To place tic marks at the ends of the vertical line, append the keyword whisker-bars (or whisker) to the plot command. You can control the size of these tic marks independently from the box width by appending a numerical value to the whisker-bars keyword. This value is interpreted as a multiplier giving the length of the tic mark relative to the box width.

A few examples will make this clearer:

Neither the financebar style nor the candlesticks style connects consecutive entries. If that’s what you want, you’ll have to do so explicitly. Keep in mind that it’s not clear what should be connected in these styles—they don’t have a concept of a “middle” value. You must supply this information separately.

6.3.3. Styles with steps and boxes

Box styles, which draw a box of finite width, are sometimes useful for counting statistics or for other data sets where the x coordinates have only discrete values.

Steps

Gnuplot offers three styles to generate steplike graphs consisting only of vertical and horizontal lines (see figure 6.6). The only difference between the three styles is the location of the vertical step:

• histeps centers each bin around the supplied x value.

§ **Information supplied**

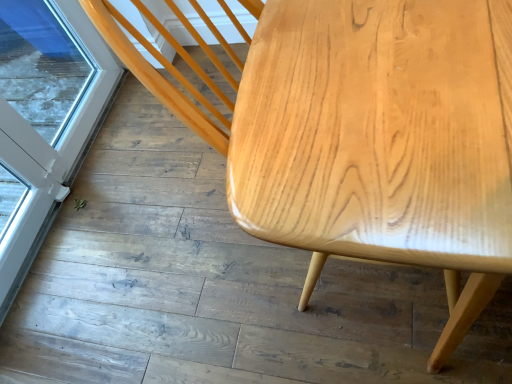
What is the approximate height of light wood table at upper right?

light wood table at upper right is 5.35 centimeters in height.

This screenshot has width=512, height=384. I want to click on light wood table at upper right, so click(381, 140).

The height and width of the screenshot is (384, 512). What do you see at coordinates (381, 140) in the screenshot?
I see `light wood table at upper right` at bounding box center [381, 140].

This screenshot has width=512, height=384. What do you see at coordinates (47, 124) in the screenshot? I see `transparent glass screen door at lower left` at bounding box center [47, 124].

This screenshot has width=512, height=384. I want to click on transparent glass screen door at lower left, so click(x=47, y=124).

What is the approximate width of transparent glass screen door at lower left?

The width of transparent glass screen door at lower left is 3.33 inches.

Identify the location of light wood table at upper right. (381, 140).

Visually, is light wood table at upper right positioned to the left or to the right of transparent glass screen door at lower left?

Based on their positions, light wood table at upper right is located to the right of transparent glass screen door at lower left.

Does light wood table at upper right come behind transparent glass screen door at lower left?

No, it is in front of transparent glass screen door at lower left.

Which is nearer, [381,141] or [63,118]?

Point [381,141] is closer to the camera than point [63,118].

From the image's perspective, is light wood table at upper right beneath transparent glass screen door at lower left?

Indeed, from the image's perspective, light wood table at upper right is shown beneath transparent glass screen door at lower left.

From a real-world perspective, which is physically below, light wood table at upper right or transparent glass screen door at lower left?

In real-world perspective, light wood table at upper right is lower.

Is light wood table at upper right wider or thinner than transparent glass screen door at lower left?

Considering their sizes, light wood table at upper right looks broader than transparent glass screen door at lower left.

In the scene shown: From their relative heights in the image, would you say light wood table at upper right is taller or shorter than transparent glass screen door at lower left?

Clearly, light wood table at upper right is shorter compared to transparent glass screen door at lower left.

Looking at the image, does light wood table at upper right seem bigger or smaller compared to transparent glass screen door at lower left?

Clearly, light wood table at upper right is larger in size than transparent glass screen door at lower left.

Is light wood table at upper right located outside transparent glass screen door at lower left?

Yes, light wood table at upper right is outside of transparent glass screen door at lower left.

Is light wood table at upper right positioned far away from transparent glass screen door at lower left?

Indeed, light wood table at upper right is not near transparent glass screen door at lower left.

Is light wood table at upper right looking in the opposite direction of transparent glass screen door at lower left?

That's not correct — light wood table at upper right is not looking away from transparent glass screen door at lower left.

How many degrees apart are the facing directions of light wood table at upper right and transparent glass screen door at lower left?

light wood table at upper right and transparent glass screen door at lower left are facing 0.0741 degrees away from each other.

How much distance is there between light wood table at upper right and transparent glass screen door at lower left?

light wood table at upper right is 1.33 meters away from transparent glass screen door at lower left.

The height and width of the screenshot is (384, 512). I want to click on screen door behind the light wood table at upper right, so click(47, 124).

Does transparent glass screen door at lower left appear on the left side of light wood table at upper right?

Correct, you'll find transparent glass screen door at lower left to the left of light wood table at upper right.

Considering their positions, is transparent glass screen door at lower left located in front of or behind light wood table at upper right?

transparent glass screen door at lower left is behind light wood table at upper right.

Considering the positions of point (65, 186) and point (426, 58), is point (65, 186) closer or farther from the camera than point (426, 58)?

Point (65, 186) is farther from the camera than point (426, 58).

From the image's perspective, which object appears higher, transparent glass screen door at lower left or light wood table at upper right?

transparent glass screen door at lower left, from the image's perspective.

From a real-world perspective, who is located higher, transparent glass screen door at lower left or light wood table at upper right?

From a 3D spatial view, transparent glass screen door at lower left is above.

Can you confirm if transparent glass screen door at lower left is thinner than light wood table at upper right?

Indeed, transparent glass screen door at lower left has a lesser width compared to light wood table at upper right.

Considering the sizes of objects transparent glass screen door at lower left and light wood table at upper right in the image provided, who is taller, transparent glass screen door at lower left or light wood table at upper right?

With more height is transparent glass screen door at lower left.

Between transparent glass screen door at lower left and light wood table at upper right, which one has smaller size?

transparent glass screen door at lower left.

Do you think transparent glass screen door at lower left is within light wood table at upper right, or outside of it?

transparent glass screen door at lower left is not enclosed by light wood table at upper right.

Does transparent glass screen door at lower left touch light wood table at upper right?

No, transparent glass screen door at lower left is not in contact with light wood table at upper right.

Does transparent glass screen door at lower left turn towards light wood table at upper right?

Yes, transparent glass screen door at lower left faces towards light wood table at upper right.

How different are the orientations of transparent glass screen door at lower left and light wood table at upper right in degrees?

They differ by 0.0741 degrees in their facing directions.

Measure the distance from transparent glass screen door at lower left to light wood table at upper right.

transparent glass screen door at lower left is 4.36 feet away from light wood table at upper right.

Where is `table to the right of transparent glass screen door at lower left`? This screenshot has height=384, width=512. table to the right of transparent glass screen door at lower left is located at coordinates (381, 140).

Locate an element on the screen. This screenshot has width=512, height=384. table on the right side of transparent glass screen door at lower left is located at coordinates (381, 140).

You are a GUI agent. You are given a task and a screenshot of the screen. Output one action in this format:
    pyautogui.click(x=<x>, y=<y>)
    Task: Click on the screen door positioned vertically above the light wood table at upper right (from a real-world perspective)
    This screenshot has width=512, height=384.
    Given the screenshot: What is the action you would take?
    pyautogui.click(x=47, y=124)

--

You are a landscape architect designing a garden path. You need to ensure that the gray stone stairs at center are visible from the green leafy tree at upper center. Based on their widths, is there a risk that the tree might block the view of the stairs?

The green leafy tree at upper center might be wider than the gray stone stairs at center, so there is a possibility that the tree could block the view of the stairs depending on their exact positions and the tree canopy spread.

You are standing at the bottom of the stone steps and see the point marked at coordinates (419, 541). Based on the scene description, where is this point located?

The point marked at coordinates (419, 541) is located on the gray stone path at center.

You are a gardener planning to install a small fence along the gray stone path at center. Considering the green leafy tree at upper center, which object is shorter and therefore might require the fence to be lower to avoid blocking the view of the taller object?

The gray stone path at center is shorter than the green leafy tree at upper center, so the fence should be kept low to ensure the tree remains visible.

§ **Task set**
**a.** Answer these questions from the gnuplot excerpt:
(i) Which keyword, appended to the plot command, places tic marks at the ends of the vertical line?
(ii) How many styles does Gnuplot offer for steplike graphs?
(iii) How does histeps position each bin?
**b.** Output the gnuplot excerpt unchanged, from "A few examples" down to "supplied x value.".

§ **Solutions to the tasks**
**a.**
(i) whisker-bars (or whisker)
(ii) Three
(iii) It centers each bin around the supplied x value.

**b.**
A few examples will make this clearer:

Neither the financebar style nor the candlesticks style connects consecutive entries. If that’s what you want, you’ll have to do so explicitly. Keep in mind that it’s not clear what should be connected in these styles—they don’t have a concept of a “middle” value. You must supply this information separately.

6.3.3. Styles with steps and boxes

Box styles, which draw a box of finite width, are sometimes useful for counting statistics or for other data sets where the x coordinates have only discrete values.

Steps

Gnuplot offers three styles to generate steplike graphs consisting only of vertical and horizontal lines (see figure 6.6). The only difference between the three styles is the location of the vertical step:

• histeps centers each bin around the supplied x value.